O'Keefe is not a "muckraker" so much as he is a shit-starter. The NJEA has said that Ploshnick regrets her comments, but that where the rest of the video is concerned, "It's James O'Keefe and that's all you need to know," said NJEA spokesman Steve Baker. The NJEA said O'Keefe is "completely and utterly discredited" and that the audio and visuals had been misleadingly chopped up.
Since the video went public, Ploshnick was suspended for nine days and docked a pay raise. Ploshnick said her comments have been taken out of context.
"I think it's so unfair that I should be in the middle of this,'' Ploshnick told New Jersey's Star-Ledger. "I'm not the monster I've been made out to be.''
NJEA spokesperson Steve Wollmer said the person who recorded Ploshnick plied her with alcohol and an invitation to dinner while secretly recording their conversation. "He was offering her both romance and a glass of wine to get her to open up," Wollmer told the NJ Star-Ledger. "The guy's flat-out sleazy." Media Matters has kept track of the ways O'Keefe has used slimy tactics to target women and then try to embarrass them in the past.
But it seems like O'Keefe may have picked on the wrong target, again. Alissa Ploshnick, a special education teacher, was honored by President Bill Clinton in 1997 for throwing herself in front of a moving van to save her students.
Meanwhile, New Jersey's pro-reform and anti-union Gov. Chris Christie has used the video as a rallying point to further attack the teachers union.
"If you need an example of what I've been talking about for the last nine months -- about how the teacher's union leadership is out of touch with the people and out of control -- go watch this video," New Jersey Gov. Chris Christie said, the New Jersey Star-Ledger reported.
Theirs is a famously antagonistic relationship. Christie recently told a classroom of New Jersey students that the reason they didn't have the school supplies they needed was because of greedy teachers unions.
Teachers unions are by no mean faultless; they're institutions of power with deep pockets that they often use to further teacher benefits that are not always in the best interests of students. But just because it's difficult to fire teachers does not mean that teachers alone are the only culprits in failing schools, nor does it mean that teachers hold all the cards in the education system.

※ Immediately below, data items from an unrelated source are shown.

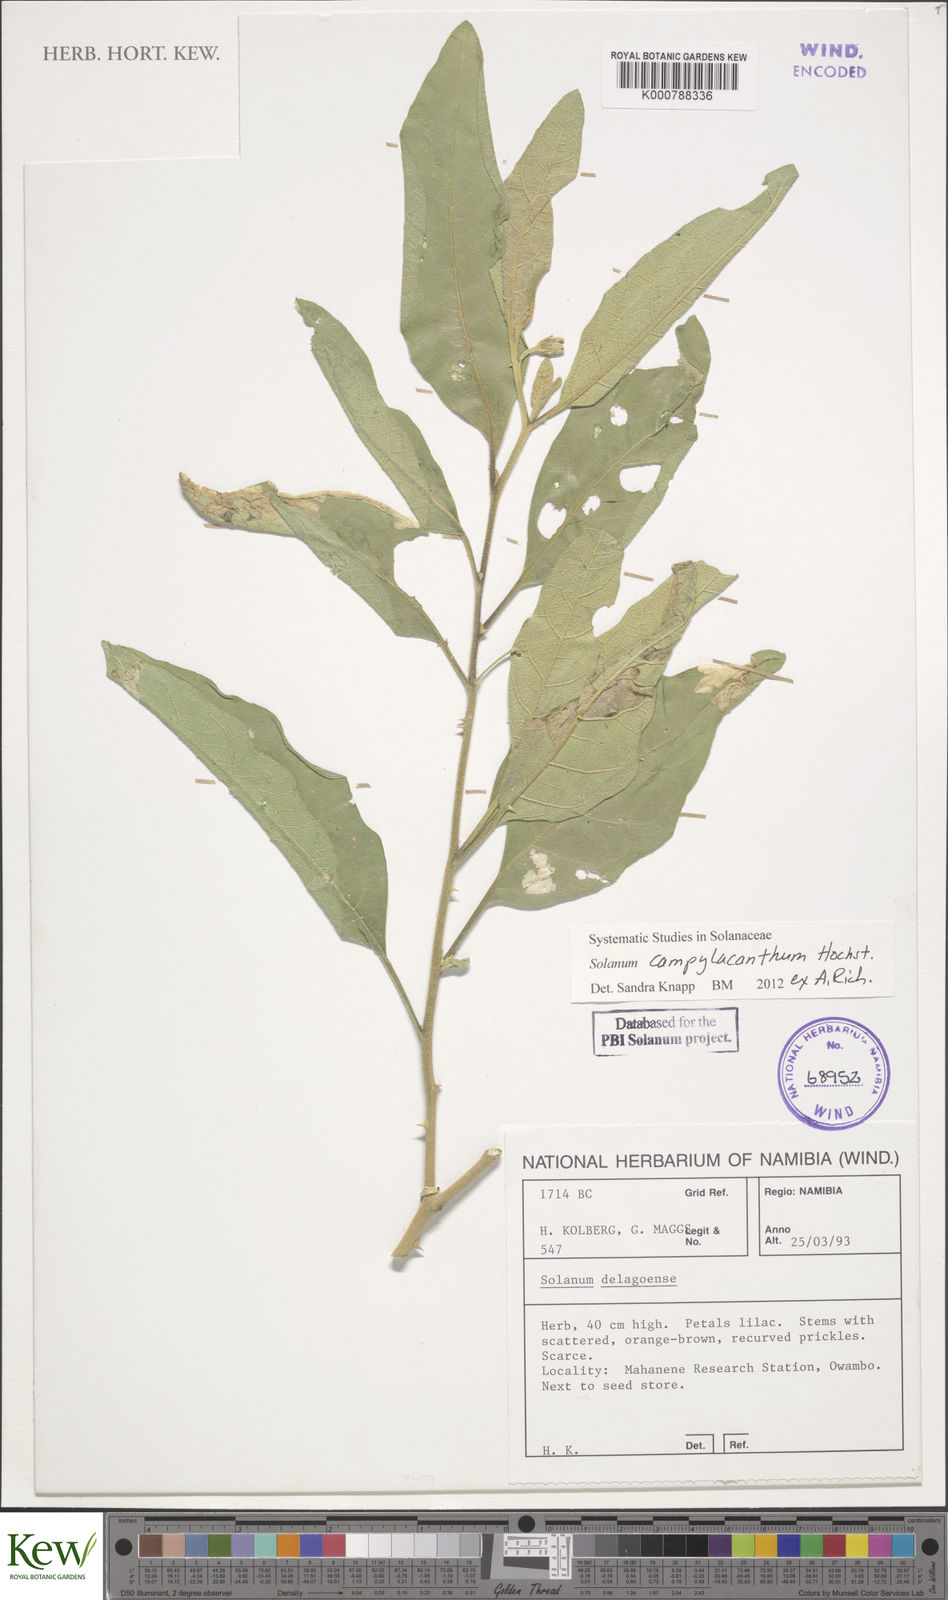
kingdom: Plantae
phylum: Tracheophyta
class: Magnoliopsida
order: Solanales
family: Solanaceae
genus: Solanum
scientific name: Solanum campylacanthum
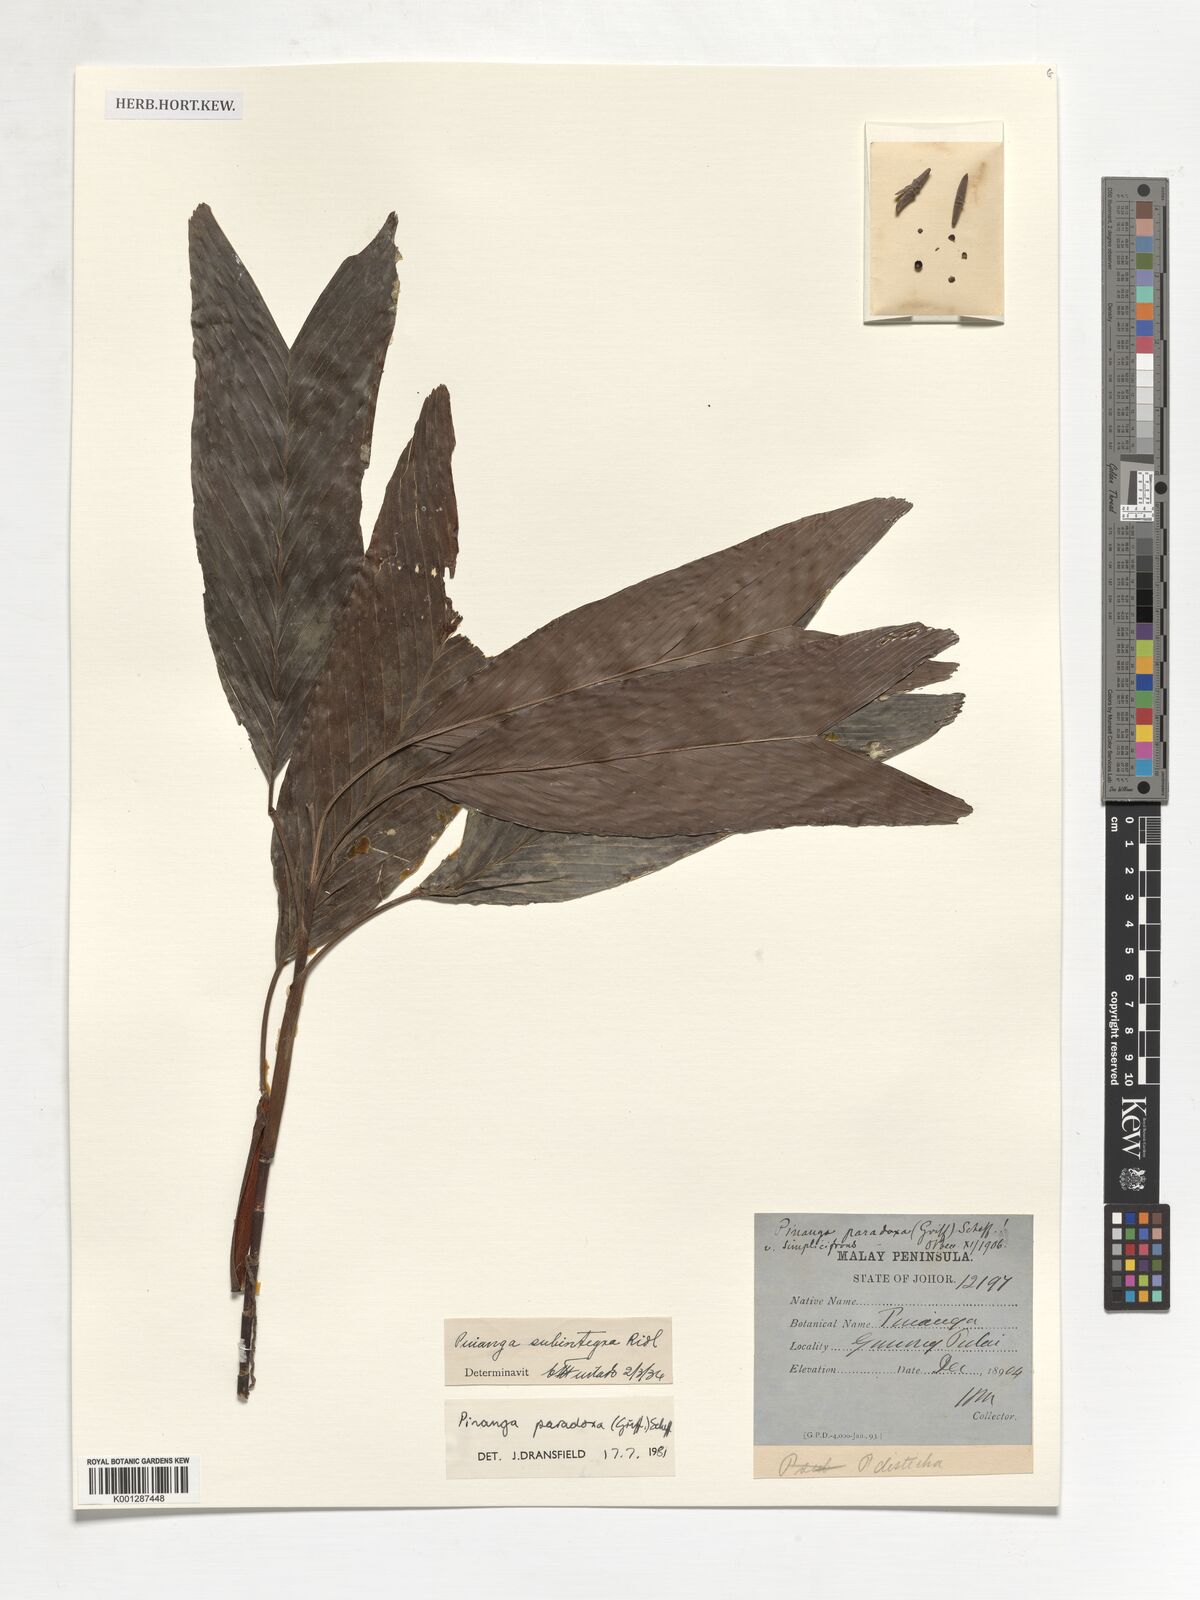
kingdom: Plantae
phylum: Tracheophyta
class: Liliopsida
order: Arecales
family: Arecaceae
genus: Pinanga
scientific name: Pinanga paradoxa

Attacking teachers unions only gets school reformers so far, as the Obama administration is slowly learning. Even Secretary of Education Arne Duncan has changed his tone of his public remarks this year. He's softened his criticisms of teachers unions and tried to tell folks that every entity--parents, administrators, policymakers and politicians--will have to compromise to better U.S. schools.
Videos like these serve no one. They're uninformative and reductive; the role of teachers unions in the education reform movement is complicated, and for the uninformed, the video is a dangerous over-simplification of the debate. O'Keefe's shady videos are an insult to anyone genuinely interested in bettering schools.